[Exercise description]: Each line of the data that includes the string "lines" is to be copied out.

---------- Study material ----------

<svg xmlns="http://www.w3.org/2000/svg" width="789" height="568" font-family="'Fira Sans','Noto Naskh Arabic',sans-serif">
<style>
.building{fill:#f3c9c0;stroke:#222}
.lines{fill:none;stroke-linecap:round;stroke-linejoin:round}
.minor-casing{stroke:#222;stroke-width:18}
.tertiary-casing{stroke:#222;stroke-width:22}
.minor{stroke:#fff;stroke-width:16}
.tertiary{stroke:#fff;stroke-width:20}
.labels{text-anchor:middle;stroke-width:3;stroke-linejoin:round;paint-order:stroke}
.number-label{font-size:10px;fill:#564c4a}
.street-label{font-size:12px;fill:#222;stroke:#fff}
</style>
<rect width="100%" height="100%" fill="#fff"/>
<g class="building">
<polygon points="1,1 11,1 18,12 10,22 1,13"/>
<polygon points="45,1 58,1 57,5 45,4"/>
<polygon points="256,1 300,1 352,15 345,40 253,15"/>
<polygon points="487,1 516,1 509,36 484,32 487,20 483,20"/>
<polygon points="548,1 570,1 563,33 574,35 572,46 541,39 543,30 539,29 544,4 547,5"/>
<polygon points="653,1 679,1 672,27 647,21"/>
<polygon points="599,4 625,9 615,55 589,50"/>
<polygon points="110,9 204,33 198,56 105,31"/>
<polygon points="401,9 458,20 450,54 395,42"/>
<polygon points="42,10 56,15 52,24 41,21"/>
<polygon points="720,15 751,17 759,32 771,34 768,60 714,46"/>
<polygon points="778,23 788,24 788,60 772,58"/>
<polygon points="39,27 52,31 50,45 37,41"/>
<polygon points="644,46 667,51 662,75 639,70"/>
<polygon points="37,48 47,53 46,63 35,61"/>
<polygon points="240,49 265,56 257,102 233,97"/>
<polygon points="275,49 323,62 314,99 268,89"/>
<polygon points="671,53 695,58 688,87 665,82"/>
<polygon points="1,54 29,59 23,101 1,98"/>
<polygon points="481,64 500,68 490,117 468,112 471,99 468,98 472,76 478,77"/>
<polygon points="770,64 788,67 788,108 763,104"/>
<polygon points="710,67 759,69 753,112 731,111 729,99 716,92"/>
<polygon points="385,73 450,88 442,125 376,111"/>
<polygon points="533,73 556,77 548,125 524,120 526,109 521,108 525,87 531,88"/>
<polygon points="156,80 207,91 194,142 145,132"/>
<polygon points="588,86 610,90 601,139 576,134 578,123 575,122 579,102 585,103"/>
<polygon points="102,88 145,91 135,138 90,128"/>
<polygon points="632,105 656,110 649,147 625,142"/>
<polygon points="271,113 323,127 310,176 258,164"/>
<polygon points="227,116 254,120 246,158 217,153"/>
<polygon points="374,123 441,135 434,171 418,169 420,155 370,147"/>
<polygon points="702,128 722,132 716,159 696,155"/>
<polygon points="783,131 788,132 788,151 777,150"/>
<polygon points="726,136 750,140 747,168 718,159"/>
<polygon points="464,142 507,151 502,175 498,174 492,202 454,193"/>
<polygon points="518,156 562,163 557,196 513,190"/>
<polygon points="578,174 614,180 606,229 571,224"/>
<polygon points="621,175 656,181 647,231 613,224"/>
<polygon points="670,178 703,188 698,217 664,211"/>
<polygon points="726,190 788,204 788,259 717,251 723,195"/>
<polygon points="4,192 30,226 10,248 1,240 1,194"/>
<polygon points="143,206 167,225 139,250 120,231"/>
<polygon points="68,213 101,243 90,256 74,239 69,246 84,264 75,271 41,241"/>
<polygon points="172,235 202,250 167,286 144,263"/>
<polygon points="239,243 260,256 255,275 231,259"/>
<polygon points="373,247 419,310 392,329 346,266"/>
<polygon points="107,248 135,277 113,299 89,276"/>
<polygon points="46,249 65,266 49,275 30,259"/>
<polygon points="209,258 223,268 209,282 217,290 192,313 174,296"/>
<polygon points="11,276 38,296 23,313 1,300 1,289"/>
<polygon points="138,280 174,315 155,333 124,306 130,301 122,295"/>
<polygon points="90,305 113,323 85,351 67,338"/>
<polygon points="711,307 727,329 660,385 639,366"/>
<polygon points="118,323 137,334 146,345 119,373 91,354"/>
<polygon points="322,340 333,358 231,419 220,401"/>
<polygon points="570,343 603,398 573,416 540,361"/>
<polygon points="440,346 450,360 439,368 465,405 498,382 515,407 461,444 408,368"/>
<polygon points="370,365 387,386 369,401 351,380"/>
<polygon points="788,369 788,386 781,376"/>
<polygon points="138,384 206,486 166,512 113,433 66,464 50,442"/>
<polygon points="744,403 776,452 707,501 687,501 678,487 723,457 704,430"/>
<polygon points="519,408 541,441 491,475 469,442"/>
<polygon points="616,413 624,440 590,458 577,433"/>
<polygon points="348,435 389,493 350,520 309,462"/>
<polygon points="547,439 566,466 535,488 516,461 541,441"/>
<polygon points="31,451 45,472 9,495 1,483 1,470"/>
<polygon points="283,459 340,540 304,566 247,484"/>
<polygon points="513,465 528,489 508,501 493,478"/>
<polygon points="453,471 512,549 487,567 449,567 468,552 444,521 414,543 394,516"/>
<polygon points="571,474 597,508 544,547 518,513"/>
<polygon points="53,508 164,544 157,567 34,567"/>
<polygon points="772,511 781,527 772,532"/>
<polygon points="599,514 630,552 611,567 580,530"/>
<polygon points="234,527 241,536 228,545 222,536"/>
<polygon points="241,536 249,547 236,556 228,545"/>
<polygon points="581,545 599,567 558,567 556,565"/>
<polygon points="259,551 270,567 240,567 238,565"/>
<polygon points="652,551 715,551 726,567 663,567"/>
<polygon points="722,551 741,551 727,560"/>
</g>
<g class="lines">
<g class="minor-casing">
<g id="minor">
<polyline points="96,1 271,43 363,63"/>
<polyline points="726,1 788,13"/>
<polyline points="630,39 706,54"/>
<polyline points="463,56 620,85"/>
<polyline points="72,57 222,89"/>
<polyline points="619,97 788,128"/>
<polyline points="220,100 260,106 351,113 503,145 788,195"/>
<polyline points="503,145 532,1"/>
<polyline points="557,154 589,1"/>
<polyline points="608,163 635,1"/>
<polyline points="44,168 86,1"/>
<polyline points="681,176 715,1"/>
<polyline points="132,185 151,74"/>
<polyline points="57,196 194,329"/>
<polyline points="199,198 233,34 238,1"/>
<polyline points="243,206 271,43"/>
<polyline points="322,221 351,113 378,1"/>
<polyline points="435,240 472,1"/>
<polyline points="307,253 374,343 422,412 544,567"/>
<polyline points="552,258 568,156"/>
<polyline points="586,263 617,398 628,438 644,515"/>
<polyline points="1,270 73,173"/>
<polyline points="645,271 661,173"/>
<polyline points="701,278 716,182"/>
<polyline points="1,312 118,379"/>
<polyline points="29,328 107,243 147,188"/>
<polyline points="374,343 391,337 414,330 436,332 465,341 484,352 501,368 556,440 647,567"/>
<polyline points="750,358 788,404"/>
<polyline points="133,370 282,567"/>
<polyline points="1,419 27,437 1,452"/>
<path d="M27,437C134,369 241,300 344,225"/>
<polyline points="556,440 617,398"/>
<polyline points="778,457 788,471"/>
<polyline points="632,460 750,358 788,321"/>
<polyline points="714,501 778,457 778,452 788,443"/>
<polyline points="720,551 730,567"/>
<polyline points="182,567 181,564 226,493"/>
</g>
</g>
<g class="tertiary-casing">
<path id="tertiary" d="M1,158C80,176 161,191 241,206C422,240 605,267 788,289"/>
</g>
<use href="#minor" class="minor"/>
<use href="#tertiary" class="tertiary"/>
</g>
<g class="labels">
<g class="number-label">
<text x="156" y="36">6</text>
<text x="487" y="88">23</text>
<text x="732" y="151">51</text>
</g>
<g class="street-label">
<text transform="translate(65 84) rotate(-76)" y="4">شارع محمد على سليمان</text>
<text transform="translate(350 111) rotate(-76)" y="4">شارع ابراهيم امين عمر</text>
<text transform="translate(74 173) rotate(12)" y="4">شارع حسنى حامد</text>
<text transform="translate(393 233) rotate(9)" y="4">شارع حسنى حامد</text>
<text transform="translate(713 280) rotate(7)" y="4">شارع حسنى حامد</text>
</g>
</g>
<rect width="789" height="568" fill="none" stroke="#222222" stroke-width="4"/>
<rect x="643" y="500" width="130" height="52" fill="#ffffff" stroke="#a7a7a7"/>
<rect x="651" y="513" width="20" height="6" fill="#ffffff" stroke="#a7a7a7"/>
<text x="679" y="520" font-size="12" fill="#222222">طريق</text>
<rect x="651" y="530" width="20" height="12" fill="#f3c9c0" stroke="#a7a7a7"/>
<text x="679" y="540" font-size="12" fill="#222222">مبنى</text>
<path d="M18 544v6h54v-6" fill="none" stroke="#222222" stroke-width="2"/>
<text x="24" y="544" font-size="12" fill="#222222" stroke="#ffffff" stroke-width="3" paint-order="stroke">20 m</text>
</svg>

----------

[Solution for this problem]:
.lines{fill:none;stroke-linecap:round;stroke-linejoin:round}
<g class="lines">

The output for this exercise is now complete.